Friday’s final session wrapped up four days of negotiations between the district and the teachers’ union that started on April 28.

The agreement to hold salaries at current levels comes at a time when the district is trying to cut operational expenses by $1.3 million for the coming school year. The hold on salaries will not, however, prevent teachers who move on the salary schedule, either by increased education or increased years of service, from receiving pay raises, as the district agreed not to put a freeze on pay increases in its “steps and lanes” schedule movement program.

Also as part of the agreement, the district will absorb a 5.7 percent increase in health insurance premiums for benefited employees at a cost of $246,448. Further, the agreement recommends that $122,000 be set aside to anticipate health insurance premium hikes for the 2017-2018 school year. Employees covering their spouses and dependents under the district insurance plan will continue to be charged for the additional expense.

For professional development, the agreement provides that teachers will receive two days, subject to school principal approval.
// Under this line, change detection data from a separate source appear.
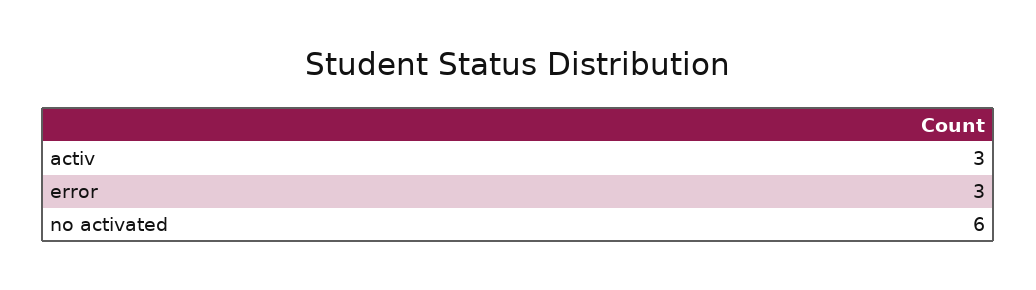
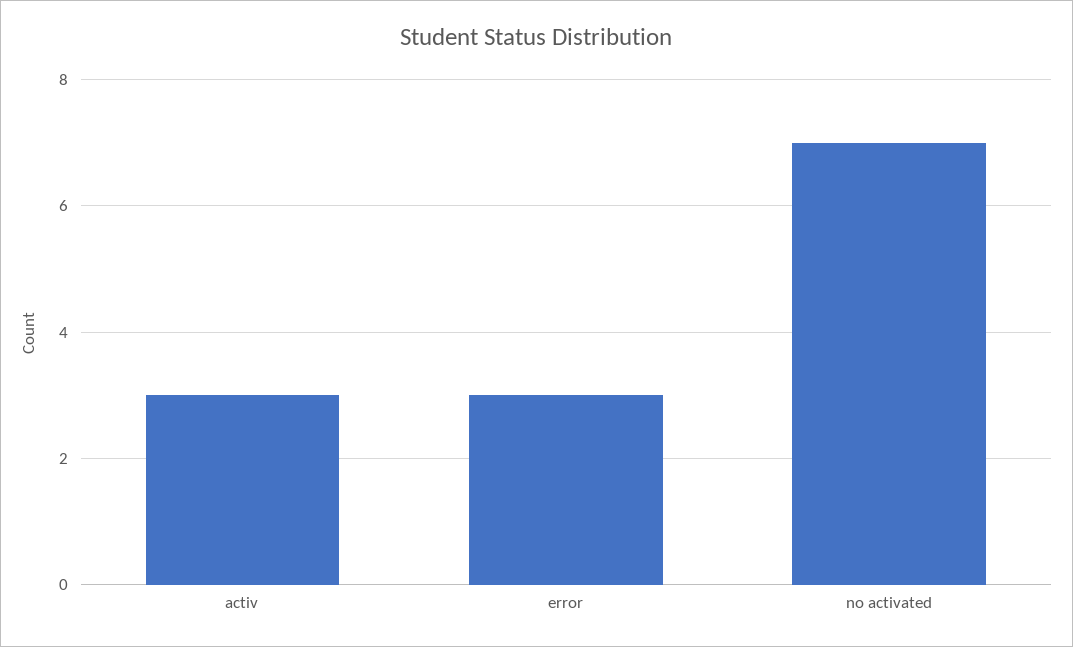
  {
    "activ": 3,
    "error": 3,
-   "no activated": 6
+   "no activated": 7
  }

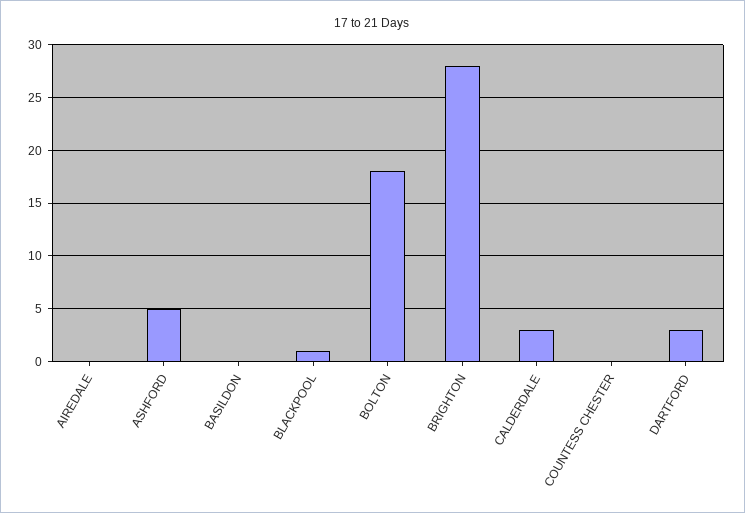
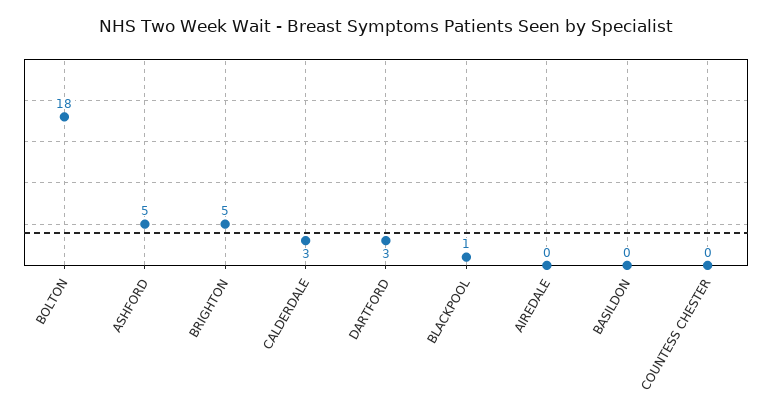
  {
    "AIREDALE": 0,
    "ASHFORD": 5,
    "BASILDON": 0,
    "BLACKPOOL": 1,
    "BOLTON": 18,
-   "BRIGHTON": 28,
+   "BRIGHTON": 5,
    "CALDERDALE": 3,
    "COUNTESS CHESTER": 0,
    "DARTFORD": 3
  }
Beginning in July 2017, teachers will be able to carry over for three years their annual professional development allowance of $500, thus accruing up to $1500.

The parties agreed that the average workday starts 30 minutes before instructional time and extends to 30 minutes past the end of the school day.

Other items in the teacher contract were clarified, including voluntary and involuntary transfers between buildings. The sick leave bank allowing employees to use additional sick days once they have exhausted their yearly allowance will be capped at 180 days during the length of employment. Participation in the bank is voluntary and only bank members can draw from it.

The agreement also provides that three ad hoc union members, without voting rights, serve on the district policy committee for discussing a “reduction on force” protocol.

Observers of the negotiation sessions would agree that the tone of the discussions was amicable and professional. Members of both negotiating teams were seated next to each other, creating a more convivial atmosphere.

The district team was comprised of Superintendent GwenCarol Holmes, Assistant Superintendent John Blackman, Business Manager Mike Chatterton, Principals Brad Henson and John Pearce and school Trustee Rob Clayton.

The teachers’ union was represented by Beth Andrews, Paula Doub, Jamie Harding, Matt Phillips, Tim Rierden and Marrit Wolfrom.

Blackman summarized the mood of the negotiations by saying, “We worked well with each other and got it done.”

Chatterton, who is retiring at the end of this school year, gave an emotional farewell and thanked the BCEA for their trust and collaboration during his 29-year tenure.

The negotiation sessions were open to the public and many students were in attendance to meet a social studies requirement.